Sometimes the right move is to add ignore_changes for a field that is expected to change outside terraform (like desired_count for an ECS service managed by autoscaling). But we treat ignore_changes like hot sauce: a little can improve the meal, a lot ruins it, and someone will regret it later.

When importing, we keep the work isolated to a branch and stack, and we run a plan immediately after import to ensure terraform isn’t about to “correct” the imported resource into something else.

Our terraform Checklist For Saner Infrastructure

By now, the pattern is pretty clear: terraform rewards teams that are consistent and punishes teams that improvise. So we keep a checklist that’s short enough to follow and strict enough to prevent the classics.

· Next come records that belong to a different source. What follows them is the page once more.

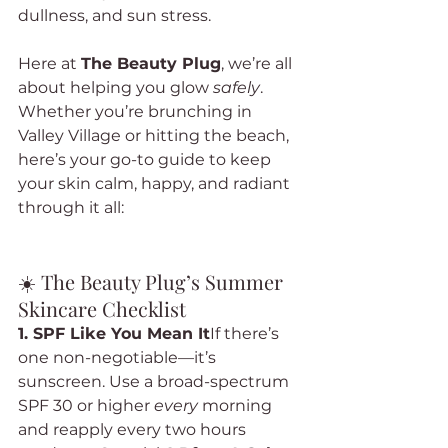
dullness, and sun stress.
Here at 
The Beauty Plug
, we’re all 
about helping you glow 
safely
. 
Whether you’re brunching in 
Valley Village or hitting the beach, 
here’s your go-to guide to keep 
your skin calm, happy, and radiant 
through it all:
☀️ The Beauty Plug’s Summer 
Skincare Checklist
1. SPF Like You Mean It
If there’s 
one non-negotiable—it’s 
sunscreen. Use a broad-spectrum 
SPF 30 or higher 
every
 morning 
and reapply every two hours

What we expect in every repo/stack:

Remote state with locking and encryption
Providers and terraform versions pinned
Clear stack boundaries (small states, minimal coupling)
Modules with small interfaces and versioning discipline
CI running fmt/validate/plan on every change
A reviewed plan before apply
Scheduled drift detection
Documented “break glass” process (and audited access)

And culturally:

If you had to click it in the console, you open a ticket to codify it after.
If a plan wants to replace something stateful, we stop and investigate.
If a change feels scary, we test it in a lower environment first.
If we can’t explain a diff, we don’t apply it.

The payoff is real: fewer production surprises, faster onboarding, and the ability to make infrastructure changes without feeling like we’re defusing a bomb with oven mitts.

For ongoing reference, we keep the official docs nearby and lean on community patterns when we need them: Terraform docs, plus the Terraform Registry for module conventions and provider versions.